12誘導心電図の見方
①調律
まずは正常洞調律(サイナスリズム)かどうかを判断します。
洞結節で発生した電気的興奮が正しく心房、房室結節、心室へと伝わり、それにより心電図のP波、QRS波、T波が規則正しく現れ、これが一定のリズムで繰り返されている状態を洞調律といいます。
・リズムは整でP波とQRS波は一定の間隔で1対1で現れている。
・心拍数は60〜100回/分
・PP間隔、PR間隔、RR間隔はそれぞれほぼ一定
・P波は上向き
・T波は上向き
・ST部分は基線と一致して平坦
②P波
P波の基準値 幅:0.06〜0.10秒 高さ:0.25mV
・Ⅰ、Ⅱ、aVF、V1〜6誘導で陽性(上向き)
・P波は洞結節を表しており、P波が出ていれば洞結節から刺激がでたことを表します。
・右房は左房よりも洞結節からの信号が早く伝わるので、P波の前半2/3が右房の興奮、後半2/3が左房の興奮を表し、中央の1/3の部分は両心房の興奮が合わさって形成されています。
・P波の形態は心房負荷や不整脈の判断をする際の指標として重要です。
・右房負荷(三尖弁狭窄症や三尖弁閉鎖不全症の弁膜症、肺動脈疾患により右房に負荷がかかった状態)
→P波の前2/3部分が増大、Ⅱ、Ⅲ、aVF、V1、V2誘導のP波は、幅は正常で振幅が0.25mV以上となり著明な高尖性P波を示します。
・左房負荷(僧帽弁狭窄症、僧帽弁閉鎖不全症、大動脈弁狭窄症、大動脈弁閉鎖不全症の弁膜症、左心不全などで左房に負荷がかかった状態)
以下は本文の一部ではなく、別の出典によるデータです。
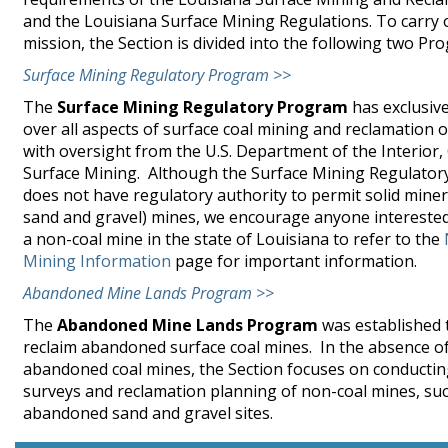
and the Louisiana Surface Mining Regulations. To carry o
mission, the Section is divided into the following two Pr
Surface Mining Regulatory Program >>
The
Surface Mining Regulatory Program
has exclusive
over all aspects of surface coal mining and reclamation 
with oversight from the U.S. Department of the Interior, 
Surface Mining. Although the Surface Mining Regulato
does not have regulatory authority to permit solid miner
sand and gravel) mines, we encourage anyone interested
a non-coal mine in the state of Louisiana to refer to the
Mining Information
page for important information.
Abandoned Mine Lands Program >>
The
Abandoned Mine Lands Program
was established t
reclaim abandoned surface coal mines. In the absence o
abandoned coal mines, the Section focuses on conductin
surveys and reclamation planning of non-coal mines, su
abandoned sand and gravel sites.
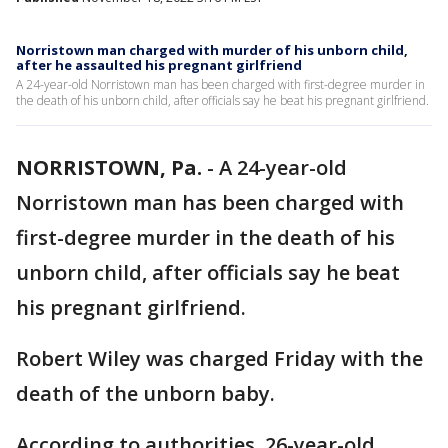
Norristown man charged with murder of his unborn child,
after he assaulted his pregnant girlfriend
A 24-year-old Norristown man has been charged with first-degree murder in
the death of his unborn child, after officials say he beat his pregnant girlfriend.
NORRISTOWN, Pa.
-
A 24-year-old
Norristown man has been charged with
first-degree murder in the death of his
unborn child, after officials say he beat
his pregnant girlfriend.
Robert Wiley was charged Friday with the
death of the unborn baby.
According to authorities, 26-year-old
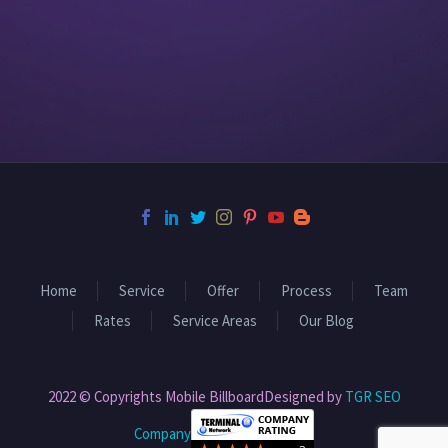
Home
Service
Offer
Process
Team
Rates
Service Areas
Our Blog
2022 © Copyrights Mobile BillboardDesigned by
TGR SEO
Company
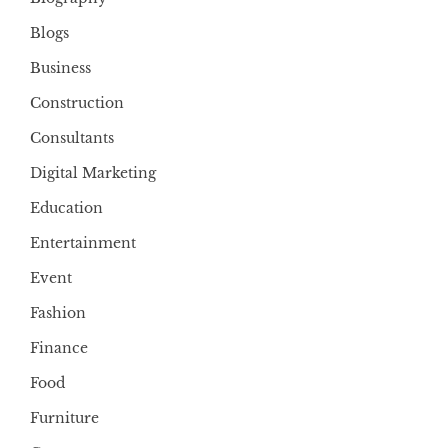
Blogs
Business
Construction
Consultants
Digital Marketing
Education
Entertainment
Event
Fashion
Finance
Food
Furniture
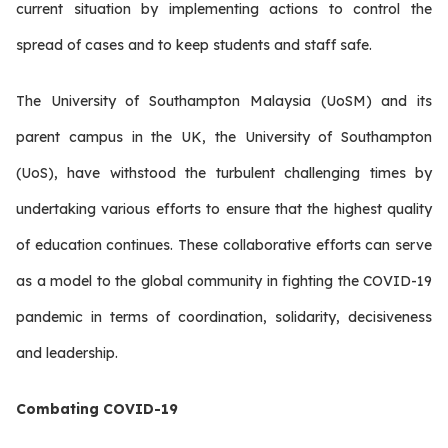
current situation by implementing actions to control the
spread of cases and to keep students and staff safe.
The University of Southampton Malaysia (UoSM) and its
parent campus in the UK, the University of Southampton
(UoS), have withstood the turbulent challenging times by
undertaking various efforts to ensure that the highest quality
of education continues. These collaborative efforts can serve
as a model to the global community in fighting the COVID-19
pandemic in terms of coordination, solidarity, decisiveness
and leadership.
Combating COVID-19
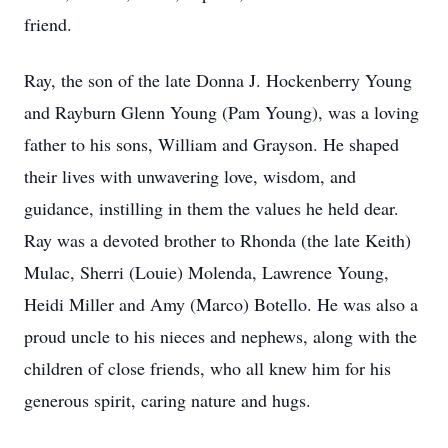
friend.
Ray, the son of the late Donna J. Hockenberry Young
and Rayburn Glenn Young (Pam Young), was a loving
father to his sons, William and Grayson. He shaped
their lives with unwavering love, wisdom, and
guidance, instilling in them the values he held dear.
Ray was a devoted brother to Rhonda (the late Keith)
Mulac, Sherri (Louie) Molenda, Lawrence Young,
Heidi Miller and Amy (Marco) Botello. He was also a
proud uncle to his nieces and nephews, along with the
children of close friends, who all knew him for his
generous spirit, caring nature and hugs.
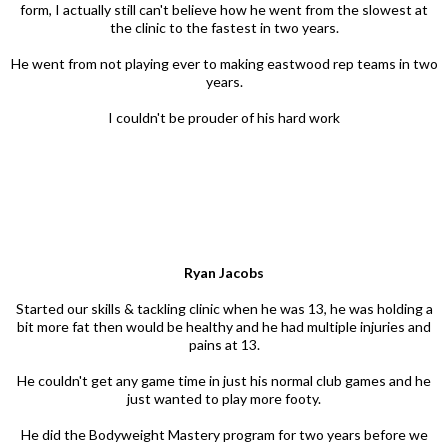
form, I actually still can't believe how he went from the slowest at
the clinic to the fastest in two years.
He went from not playing ever to making eastwood rep teams in two
years.
I couldn't be prouder of his hard work
Ryan Jacobs
Started our skills & tackling clinic when he was 13, he was holding a
bit more fat then would be healthy and he had multiple injuries and
pains at 13.
He couldn't get any game time in just his normal club games and he
just wanted to play more footy.
He did the Bodyweight Mastery program for two years before we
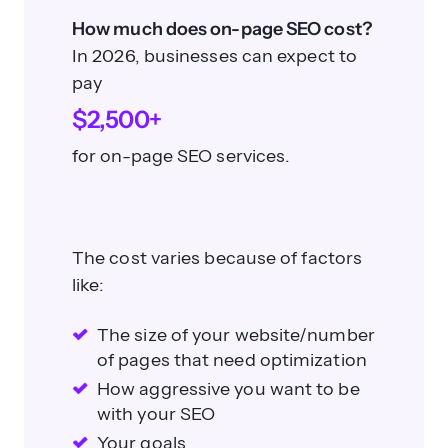
How much does on-page SEO cost?
In 2026, businesses can expect to
pay
$2,500+
for on-page SEO services.
The cost varies because of factors
like:
The size of your website/number
of pages that need optimization
How aggressive you want to be
with your SEO
Your goals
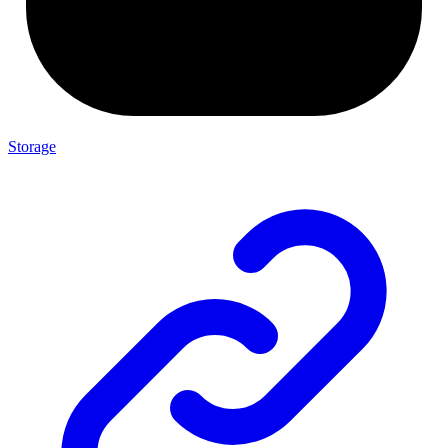
Storage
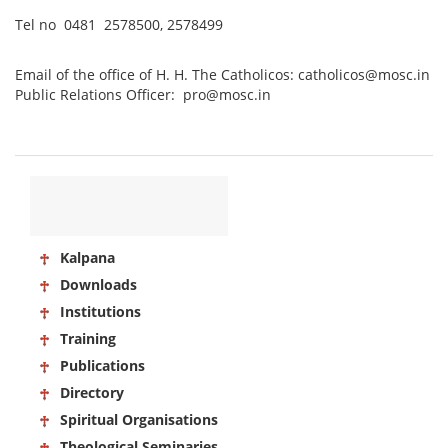
Tel no 0481 2578500, 2578499
Email of the office of H. H. The Catholicos: catholicos@mosc.in
Public Relations Officer: pro@mosc.in
Kalpana
Downloads
Institutions
Training
Publications
Directory
Spiritual Organisations
Theological Seminaries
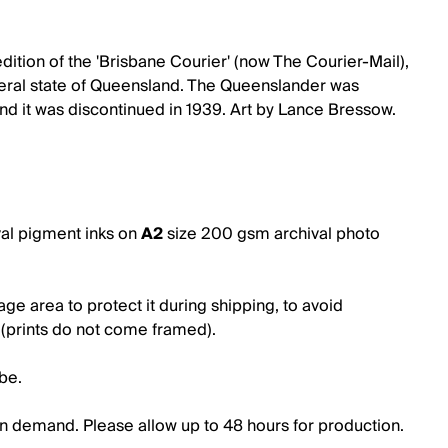
tion of the 'Brisbane Courier' (now The Courier-Mail),
ederal state of Queensland. The Queenslander was
 it was discontinued in 1939. Art by Lance Bressow.
val pigment inks on
A2
size
200 gsm archival photo
e area to protect it during shipping, to avoid
g (prints do not come framed).
ube.
t on demand. Please allow up to 48 hours for production.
→P波の後ろ2/3が増大、Ⅰ、Ⅱ誘導のP波は振幅は正常で幅が2.5mm以上の二峰性P波となります。
③PQ間隔
PQ間隔の基準値 0.12秒≦PQ間隔≦0.20秒
・PQ時間は洞結節から房室結節まで電気が流れる時間です。
(心房の興奮開始〜心室の興奮開始までの時間)
・PQ時間の延長は心房から心室までの電気の通りが悪くなり、時間が長くなっていることを示しています。
④QRS波
QRS波の基準値 幅:0.06〜0.10秒 高さ:誘導部位によって異なる
・QRS波の幅は心室に電気的興奮が始まってからすべての心室筋が脱分極するまでの時間を表しています。
・QRS波形は疾患により、また心電図を記録する誘導によって様々な形を示します。
・そのためQRS波形を表現するために以下のような共通の取り決めがなされています。
・振幅が小さいときには小文字(q,r,s)を用います。
・1つのQRS波の中に同じ呼び名の波形が2つ以上あるときには2番目に現れた波形に「’」(ダッシュ)をつけます。
⑤ST
・心電図では基本的にST部分は基線に一致します。
・基線よりもST部分が上方にある場合をST上昇、下方にある場合をST低下とよびます。
⑥T波
・Ⅰ、Ⅱ、aVL、aVF、V3〜V6で上向き(陽性)、aVRで下向き(陰性)が正常です。
・T波は収縮する心臓が元に戻る時(弛緩)できる波です。
・心肥大や心筋障害があるとスムーズに弛緩できないためT波に異常がでてきます。
・肥大型心筋症や心内膜下梗塞の場合には巨大陰性T波といわれる通常よりも先鋭で大きな下向きのT波がみられます。
⑦QT間隔
QT間隔の基準値:0.30〜0.45秒
・Q波の始まりからT波の終わりまでの時間がQT間隔です。
・房室結節を通過した電気的刺激が心室内刺激伝導系を伝播して心室全体の心筋を脱分極させた後、心室筋の再分極過程が終了するまでの時間をいいます。